Data provided:

:::

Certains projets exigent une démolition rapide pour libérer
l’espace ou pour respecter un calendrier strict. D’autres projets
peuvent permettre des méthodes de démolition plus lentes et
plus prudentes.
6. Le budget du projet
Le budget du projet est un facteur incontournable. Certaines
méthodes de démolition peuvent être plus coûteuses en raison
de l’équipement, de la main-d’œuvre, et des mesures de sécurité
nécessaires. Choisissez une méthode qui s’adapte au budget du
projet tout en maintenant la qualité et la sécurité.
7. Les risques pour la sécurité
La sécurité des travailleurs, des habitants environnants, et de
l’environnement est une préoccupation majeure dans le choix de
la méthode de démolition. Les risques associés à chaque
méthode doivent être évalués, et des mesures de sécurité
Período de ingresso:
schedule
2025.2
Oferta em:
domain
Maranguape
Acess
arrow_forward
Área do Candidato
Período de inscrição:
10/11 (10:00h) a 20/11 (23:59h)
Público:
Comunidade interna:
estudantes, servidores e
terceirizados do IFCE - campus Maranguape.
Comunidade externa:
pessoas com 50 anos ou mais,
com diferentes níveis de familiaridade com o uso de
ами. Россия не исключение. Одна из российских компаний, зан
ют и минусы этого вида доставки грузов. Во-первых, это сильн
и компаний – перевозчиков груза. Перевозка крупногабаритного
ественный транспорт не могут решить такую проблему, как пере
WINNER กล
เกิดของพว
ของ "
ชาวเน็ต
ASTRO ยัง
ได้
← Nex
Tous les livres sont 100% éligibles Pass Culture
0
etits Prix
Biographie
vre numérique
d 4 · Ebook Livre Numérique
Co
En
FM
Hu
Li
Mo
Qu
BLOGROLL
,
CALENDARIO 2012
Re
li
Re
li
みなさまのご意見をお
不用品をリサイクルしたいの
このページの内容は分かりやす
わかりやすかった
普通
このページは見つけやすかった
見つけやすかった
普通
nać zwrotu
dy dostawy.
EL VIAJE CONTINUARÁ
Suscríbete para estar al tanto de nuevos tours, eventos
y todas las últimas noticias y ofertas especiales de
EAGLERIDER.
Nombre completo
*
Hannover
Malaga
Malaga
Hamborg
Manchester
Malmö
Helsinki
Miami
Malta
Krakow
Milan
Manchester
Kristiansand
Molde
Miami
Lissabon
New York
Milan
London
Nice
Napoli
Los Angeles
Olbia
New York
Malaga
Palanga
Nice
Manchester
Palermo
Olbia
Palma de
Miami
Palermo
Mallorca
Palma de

:::

What the task requires: Please return every line in the data that includes the string "budget".

Solution to this task:
6. Le budget du projet
Le budget du projet est un facteur incontournable. Certaines
nécessaires. Choisissez une méthode qui s’adapte au budget du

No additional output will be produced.